SLURM Job Scripts

This guide covers writing and submitting SLURM batch job scripts.

Basic Job Script Structure

#!/bin/bash
#SBATCH --job-name=my-job          # Job name
#SBATCH --partition=cpu            # Queue/partition
#SBATCH --nodes=1                  # Number of nodes
#SBATCH --ntasks=8                 # Number of tasks
#SBATCH --time=01:00:00           # Time limit (HH:MM:SS)
#SBATCH --output=my-job-%j.out    # Output file (%j = job ID)
#SBATCH --error=my-job-%j.err     # Error file

# Your commands here
echo "Running on $(hostname)"
echo "Job ID: $SLURM_JOB_ID"

python my_script.py

Common SBATCH Options

Option	Description	Example
`--job-name`	Job name	`--job-name=training`
`--partition`	Queue to use	`--partition=gpu-inferencing`
`--nodes`	Number of nodes	`--nodes=2`
`--ntasks`	Total tasks	`--ntasks=16`
`--ntasks-per-node`	Tasks per node	`--ntasks-per-node=8`
`--cpus-per-task`	CPUs per task	`--cpus-per-task=4`
`--gres`	Generic resources	`--gres=gpu:1`
`--time`	Time limit	`--time=24:00:00`
`--mem`	Memory per node	`--mem=32G`
`--output`	Stdout file	`--output=job-%j.out`
`--error`	Stderr file	`--error=job-%j.err`

Example: CPU Job

#!/bin/bash
#SBATCH --job-name=cpu-job
#SBATCH --partition=cpu
#SBATCH --nodes=1
#SBATCH --ntasks=8
#SBATCH --time=01:00:00
#SBATCH --output=cpu-job-%j.out

echo "Running on $(hostname)"
echo "Job ID: $SLURM_JOB_ID"
echo "CPUs allocated: $SLURM_CPUS_ON_NODE"

# Load any required modules
module load python/3.10

# Run your script
python my_cpu_script.py

Example: GPU Inference Job

#!/bin/bash
#SBATCH --job-name=gpu-inference
#SBATCH --partition=gpu-inferencing
#SBATCH --nodes=1
#SBATCH --gres=gpu:1
#SBATCH --time=02:00:00
#SBATCH --output=gpu-inference-%j.out

echo "Running on $(hostname)"
echo "GPU Info:"
nvidia-smi

# Set CUDA environment
export CUDA_VISIBLE_DEVICES=$SLURM_JOB_GPUS

# Run inference
python inference.py --model /mnt/odin/models/my_model.pt

Example: H100 Training Job

#!/bin/bash
#SBATCH --job-name=h100-training
#SBATCH --partition=odin
#SBATCH --nodes=1
#SBATCH --gres=gpu:8
#SBATCH --ntasks-per-node=8
#SBATCH --time=24:00:00
#SBATCH --output=h100-training-%j.out

echo "Running on $(hostname)"

**EXTRACTED RECORDS**:
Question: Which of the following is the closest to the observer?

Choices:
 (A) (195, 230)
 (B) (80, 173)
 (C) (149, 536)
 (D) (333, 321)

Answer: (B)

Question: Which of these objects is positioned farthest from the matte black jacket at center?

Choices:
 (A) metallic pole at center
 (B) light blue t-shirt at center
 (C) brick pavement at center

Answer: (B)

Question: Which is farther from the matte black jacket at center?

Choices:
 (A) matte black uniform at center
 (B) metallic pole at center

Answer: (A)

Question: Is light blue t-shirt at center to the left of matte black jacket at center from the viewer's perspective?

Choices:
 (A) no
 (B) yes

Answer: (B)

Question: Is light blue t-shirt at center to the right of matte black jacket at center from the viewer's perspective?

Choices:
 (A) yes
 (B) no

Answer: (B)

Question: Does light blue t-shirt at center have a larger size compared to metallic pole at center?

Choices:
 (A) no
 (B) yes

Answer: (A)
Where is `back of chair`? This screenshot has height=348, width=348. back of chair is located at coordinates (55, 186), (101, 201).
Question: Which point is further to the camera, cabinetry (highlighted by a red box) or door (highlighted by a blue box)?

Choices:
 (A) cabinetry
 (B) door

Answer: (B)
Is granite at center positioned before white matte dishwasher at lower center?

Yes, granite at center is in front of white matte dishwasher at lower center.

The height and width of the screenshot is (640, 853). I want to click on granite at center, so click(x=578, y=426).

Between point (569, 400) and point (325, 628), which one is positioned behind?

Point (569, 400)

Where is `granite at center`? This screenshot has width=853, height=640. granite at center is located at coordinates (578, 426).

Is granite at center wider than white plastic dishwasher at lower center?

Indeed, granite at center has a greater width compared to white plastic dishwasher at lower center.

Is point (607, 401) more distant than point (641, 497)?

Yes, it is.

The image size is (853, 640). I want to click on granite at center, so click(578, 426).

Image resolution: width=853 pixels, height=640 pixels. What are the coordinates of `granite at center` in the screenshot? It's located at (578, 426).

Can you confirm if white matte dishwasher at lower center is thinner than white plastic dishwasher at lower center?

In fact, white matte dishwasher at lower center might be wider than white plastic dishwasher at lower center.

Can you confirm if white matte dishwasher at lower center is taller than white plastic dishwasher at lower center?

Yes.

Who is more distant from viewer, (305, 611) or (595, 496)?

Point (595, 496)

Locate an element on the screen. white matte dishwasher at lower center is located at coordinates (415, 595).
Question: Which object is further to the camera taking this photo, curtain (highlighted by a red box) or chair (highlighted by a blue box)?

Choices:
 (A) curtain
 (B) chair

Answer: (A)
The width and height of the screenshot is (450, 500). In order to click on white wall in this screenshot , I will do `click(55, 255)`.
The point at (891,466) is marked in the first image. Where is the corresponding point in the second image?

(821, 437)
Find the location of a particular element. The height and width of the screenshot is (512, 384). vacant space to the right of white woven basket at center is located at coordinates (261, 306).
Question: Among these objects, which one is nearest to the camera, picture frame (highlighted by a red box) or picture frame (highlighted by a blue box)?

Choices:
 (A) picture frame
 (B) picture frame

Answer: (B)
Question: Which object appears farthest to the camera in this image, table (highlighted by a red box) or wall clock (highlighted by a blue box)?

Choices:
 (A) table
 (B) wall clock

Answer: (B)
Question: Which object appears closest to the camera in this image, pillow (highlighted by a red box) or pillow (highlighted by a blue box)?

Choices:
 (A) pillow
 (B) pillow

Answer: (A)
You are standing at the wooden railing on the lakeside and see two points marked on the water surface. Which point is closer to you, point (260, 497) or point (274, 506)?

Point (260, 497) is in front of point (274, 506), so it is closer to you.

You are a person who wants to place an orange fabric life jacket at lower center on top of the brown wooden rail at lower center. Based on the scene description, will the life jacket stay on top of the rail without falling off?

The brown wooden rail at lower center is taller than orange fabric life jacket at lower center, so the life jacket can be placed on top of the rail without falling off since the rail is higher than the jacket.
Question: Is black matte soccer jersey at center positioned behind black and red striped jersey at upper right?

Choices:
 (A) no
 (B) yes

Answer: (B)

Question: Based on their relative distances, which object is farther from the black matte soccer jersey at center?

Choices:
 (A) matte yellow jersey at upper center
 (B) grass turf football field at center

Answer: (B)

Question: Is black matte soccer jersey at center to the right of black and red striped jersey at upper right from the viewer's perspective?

**WRITTEN EXERCISE**: From the SLURM job scripts guide above, extract word for word the part that opens with the words containing "This guide covers" and closes with "(%j = job ID)".

**EXERCISE OUTPUT**:
This guide covers writing and submitting SLURM batch job scripts.

Basic Job Script Structure

#!/bin/bash
#SBATCH --job-name=my-job          # Job name
#SBATCH --partition=cpu            # Queue/partition
#SBATCH --nodes=1                  # Number of nodes
#SBATCH --ntasks=8                 # Number of tasks
#SBATCH --time=01:00:00           # Time limit (HH:MM:SS)
#SBATCH --output=my-job-%j.out    # Output file (%j = job ID)